I seem to remember reading somewhere prior to the release of Death Cab for Cutie’s latest album, Kintsugi, that it would harken back to their earlier work.
Well, it didn’t. It doesn’t.
I spent weeks playing only their new album while driving. (Remember how you used to do that with new CDs and tapes back in the day?) That’s hours upon hours of those tracks over and over again. Misty is likely quite sick of it. I can say that in no way does Kintsugi sound like an early Death Cab album. Definitely not something about airplanes or their seminal We Have the Facts and We’re Voting Yes.
Already armed with this knowledge, I decided to test my judgment. Comparing their most recent album(s) to work done over 15 years ago isn’t quite fair. And given just how damn good those early albums are, it wouldn’t be fair to compare any other DCFC work to them. (I’m completely biased. I started listening to Death Cab when We Have the Facts . . . was released. Maybe I just hold it dear to my heart – either way, I believe it’s their best album. Shout out to Leigh – this is your finder’s fee.). So I decided to try comparing Kintsugi to one of their “middle-aged,” if you will, albums. Not too recent, not too old. I wanted to give them a fair shake.
Which album to choose? I decided upon Transatlanticism.
As much as I like “No Room in Frame” and “Black Sun,” there’s not a song on the album that even begins to compete with “Expo ‘86” or “The Sound of Settling” and others.

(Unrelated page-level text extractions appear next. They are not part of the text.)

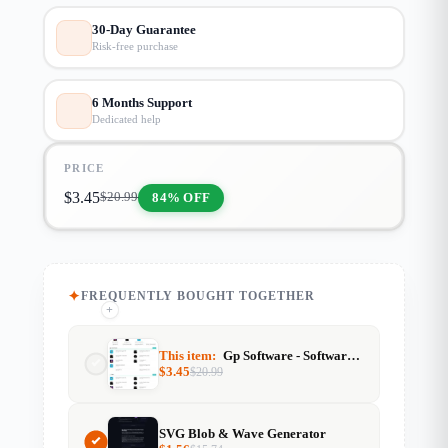
30-Day Guarantee
Risk-free purchase
6 Months Support
Dedicated help
PRICE
$
3.45
84% OFF
$
20.99
FREQUENTLY BOUGHT TOGETHER
+
+
This item:
Gp Software - Software & Tools Website Template (GeneratePress)
$
3.45
$
20.99
SVG Blob & Wave Generator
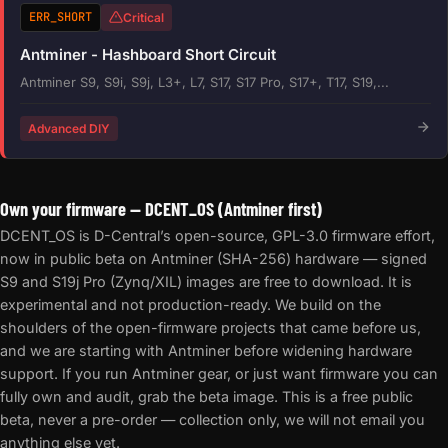
ERR_SHORT
Critical
Antminer - Hashboard Short Circuit
Antminer S9, S9i, S9j, L3+, L7, S17, S17 Pro, S17+, T17, S19,...
Advanced DIY
Own your firmware — DCENT_OS (Antminer first)
DCENT_OS is D-Central’s open-source, GPL-3.0 firmware effort,
now in public beta on Antminer (SHA-256) hardware — signed
S9 and S19j Pro (Zynq/XIL) images are free to download. It is
experimental and not production-ready. We build on the
shoulders of the open-firmware projects that came before us,
and we are starting with Antminer before widening hardware
support. If you run Antminer gear, or just want firmware you can
fully own and audit, grab the beta image. This is a free public
beta, never a pre-order — collection only, we will not email you
anything else yet.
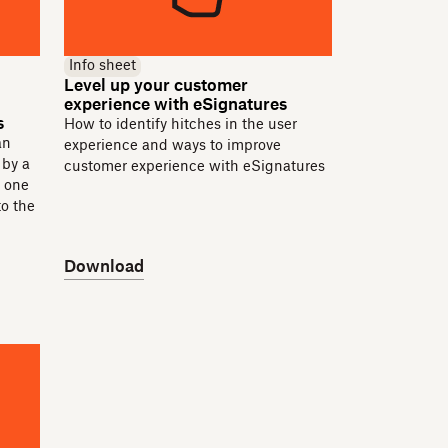
Info sheet
Level up your customer
experience with eSignatures
s
How to identify hitches in the user
an
experience and ways to improve
 by a
customer experience with eSignatures
e one
to the
Download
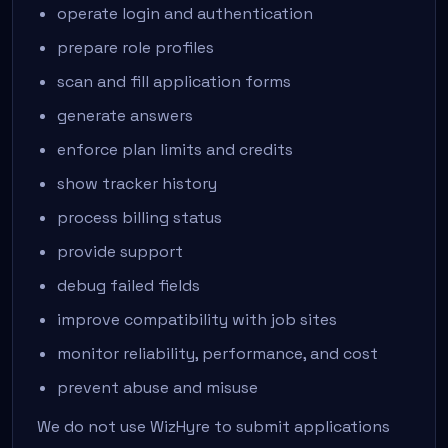
operate login and authentication
prepare role profiles
scan and fill application forms
generate answers
enforce plan limits and credits
show tracker history
process billing status
provide support
debug failed fields
improve compatibility with job sites
monitor reliability, performance, and cost
prevent abuse and misuse
We do not use WizHyre to submit applications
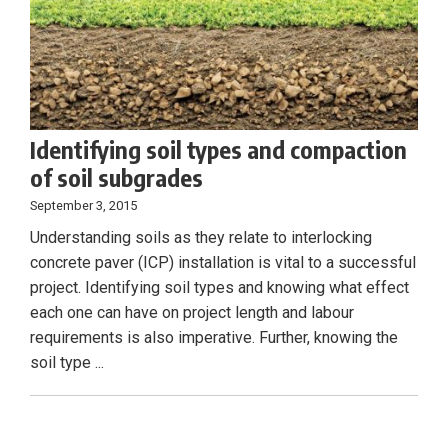
Identifying soil types and compaction
of soil subgrades
September 3, 2015
Understanding soils as they relate to interlocking
concrete paver (ICP) installation is vital to a successful
project. Identifying soil types and knowing what effect
each one can have on project length and labour
requirements is also imperative. Further, knowing the
soil type ...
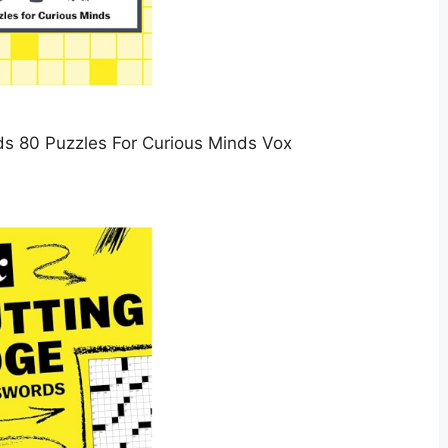
s 80 Puzzles For Curious Minds Vox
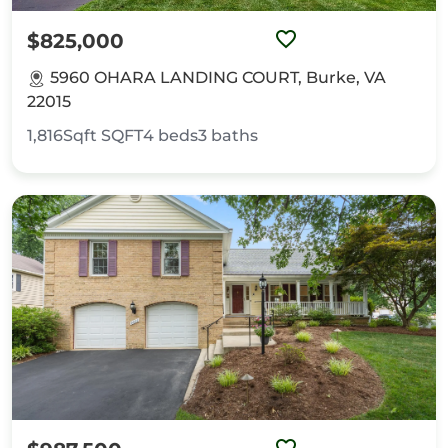
$825,000
5960 OHARA LANDING COURT, Burke, VA
22015
1,816Sqft
SQFT
4
beds
3
baths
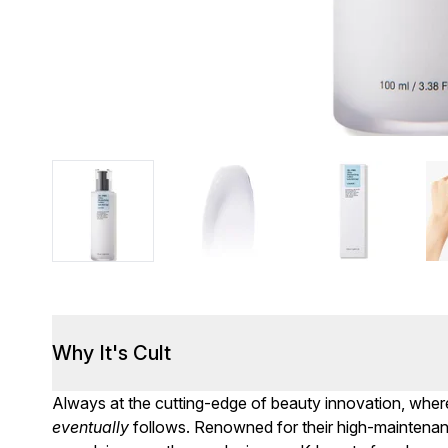
Why It's Cult
Always at the cutting-edge of beauty innovation, where
eventually
follows. Renowned for their high-maintenance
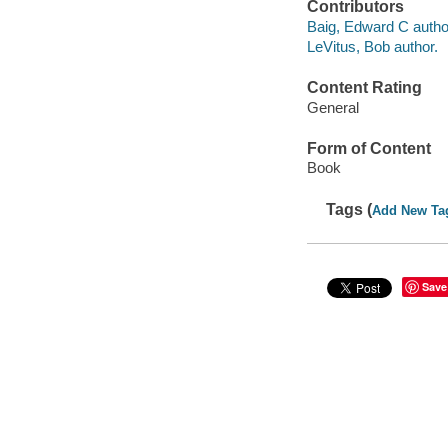
Contributors
Baig, Edward C autho
LeVitus, Bob author.
Content Rating
General
Form of Content
Book
Tags (
Add New Ta
Save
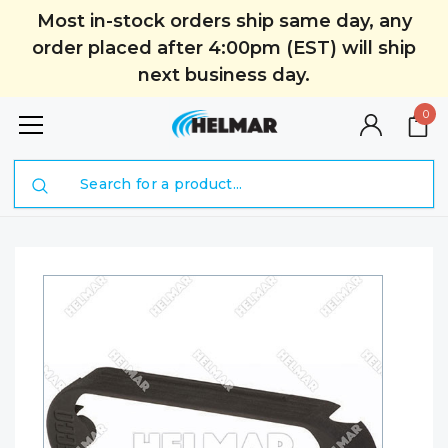
Most in-stock orders ship same day, any
order placed after 4:00pm (EST) will ship
next business day.
0
Search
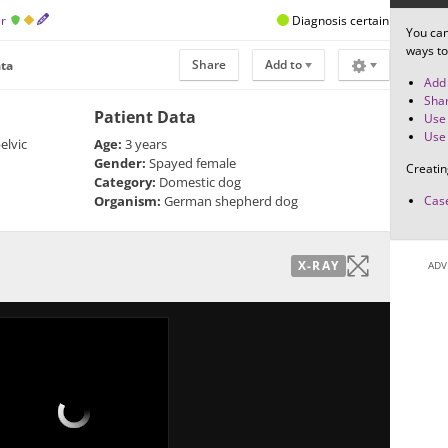
er
Diagnosis certain
You can
ways to
Share
Add to
ata
Add 
Shar
Patient Data
Use 
Use 
elvic
Age:
3 years
Gender:
Spayed female
Creatin
Category:
Domestic dog
Organism:
German shepherd dog
Case
X-RAY
ADV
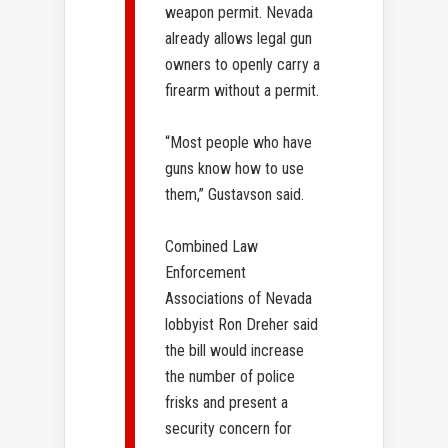
weapon permit. Nevada
already allows legal gun
owners to openly carry a
firearm without a permit.
“Most people who have
guns know how to use
them,” Gustavson said.
Combined Law
Enforcement
Associations of Nevada
lobbyist Ron Dreher said
the bill would increase
the number of police
frisks and present a
security concern for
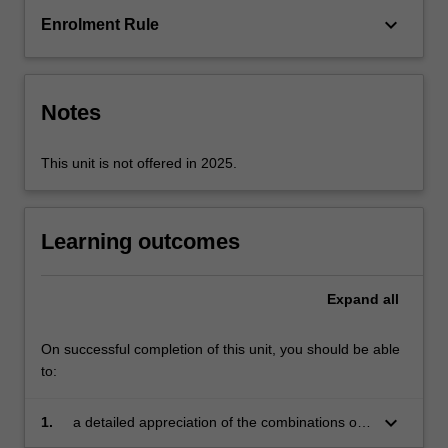
is
keyboard_arrow_down
Enrolment Rule
presented.
The
link
between
Notes
processing,
…
For
This unit is not offered in 2025.
more
content
click
Learning outcomes
the
Read
More
Expand
all
button
below.
On successful completion of this unit, you should be able
to:
keyboard_arrow_down
1.
a detailed appreciation of the combinations of
mechanical properties exhibited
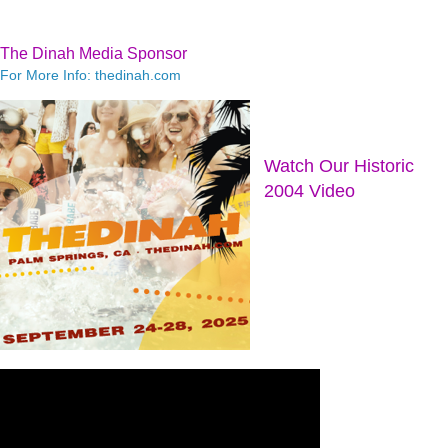
The Dinah Media Sponsor
For More Info: thedinah.com
Watch Our Historic
2004 Video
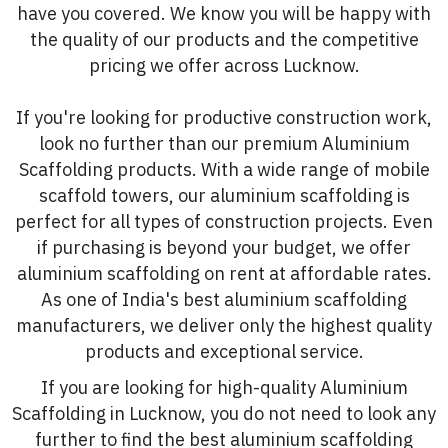
have you covered. We know you will be happy with
the quality of our products and the competitive
pricing we offer across Lucknow.
If you're looking for productive construction work,
look no further than our premium Aluminium
Scaffolding products. With a wide range of mobile
scaffold towers, our aluminium scaffolding is
perfect for all types of construction projects. Even
if purchasing is beyond your budget, we offer
aluminium scaffolding on rent at affordable rates.
As one of India's best aluminium scaffolding
manufacturers, we deliver only the highest quality
products and exceptional service.
If you are looking for high-quality Aluminium
Scaffolding in Lucknow, you do not need to look any
further to find the best aluminium scaffolding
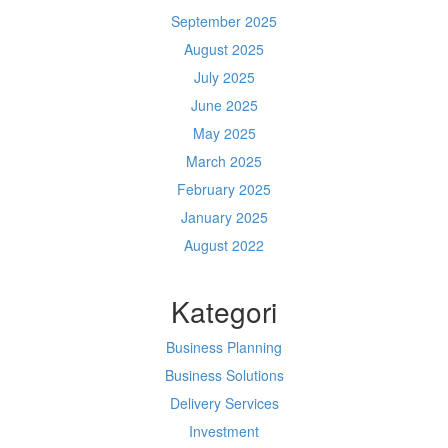
September 2025
August 2025
July 2025
June 2025
May 2025
March 2025
February 2025
January 2025
August 2022
Kategori
Business Planning
Business Solutions
Delivery Services
Investment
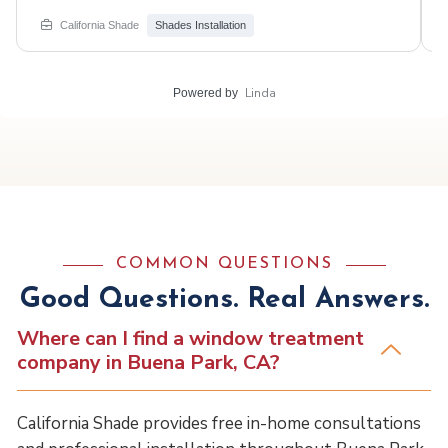
windows, creating elegance & function. Swipe for the
stunning install! #CaliforniaShade #LuxuryHome #Irvine
California Shade
Shades Installation
#WindowTreatments #romanshades #motorized
Linda
Powered by
COMMON QUESTIONS
Good Questions. Real Answers.
Where can I find a window treatment
company in Buena Park, CA?
California Shade provides free in-home consultations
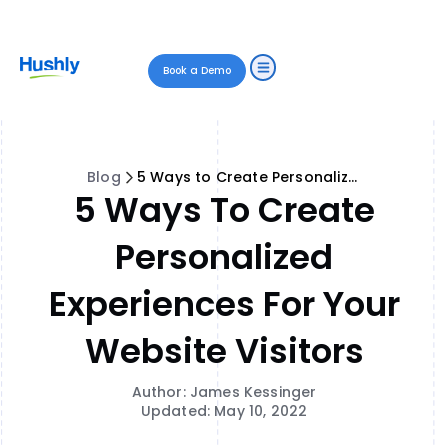
Book a Demo
Blog
5 Ways to Create Personalized Experiences for Your Website Visitors
5 Ways To Create
Personalized
Experiences For Your
Website Visitors
Author: James Kessinger
Updated: May 10, 2022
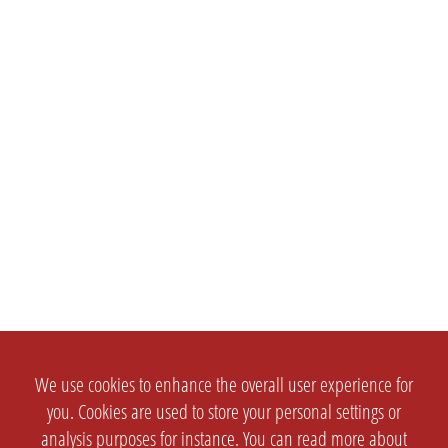
We use cookies to enhance the overall user experience for
you. Cookies are used to store your personal settings or
analysis purposes for instance. You can read more about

Don’t take this as me bashing the album. I think it’s eminently listenable (I did it for weeks) and quite good, but it’s inaccurate to say it’s harkening back to their earlier work. I really enjoy the album, and it’s now the soundtrack to an interesting period of my life (see blog posts 2000 through now). Aside from the singles, I love “The Ghosts of Beverly Drive.” It reminds me of my 20s, the changes since then and reasons to move on. “Good Help” makes me think of now.
One clear reason is that Chris Walla didn’t produce this album (his last with the band). He has a definite style and it is definitely missing from Kintsugi.
To truly test my (and others’) judgment that the band had drastically changed over the years, I decided to put all the DCFC albums on random. From 1997 to 2015. It didn’t take long for me to discover that this album – Kintsugi – fit just perfectly within their oeuvre. Among “Army Corps of Architects,” “405,” “Cath,” “Company Calls” (one of my faves), “Amputations” (a great driving song) and “Brothers on a Hotel Bed” (looking at you, Matt), the songs on Kintsugi find their place.
But why the changes?
For the same reason Chris Walla is (sadly) moving on, that I have a (sorta) new career and job, that Grandad died on Sunday and the changes in others’ lives – we grew up. We’re growing up. I feel like I grew up with DCFC, and in a large part, I did. Fifteen years. I even visiting their hometown, Bellingham, Wash., (“The City of Subdued Excitement”) on a visit to see a friend living there.
Certainly they’ve changed. As have I. Maybe it’s throwing off some of the pretense of our 20s.
Indie rock itself no long really exists – it’s all gone electronic. How can we expect – or even want, ultimately – a band to never change? I’m not a fan of all the changes (Walla leaving, side projects distracting, etc.), but they’re natural. It happens to us all. We’ll always have a “Photobooth” of them, though.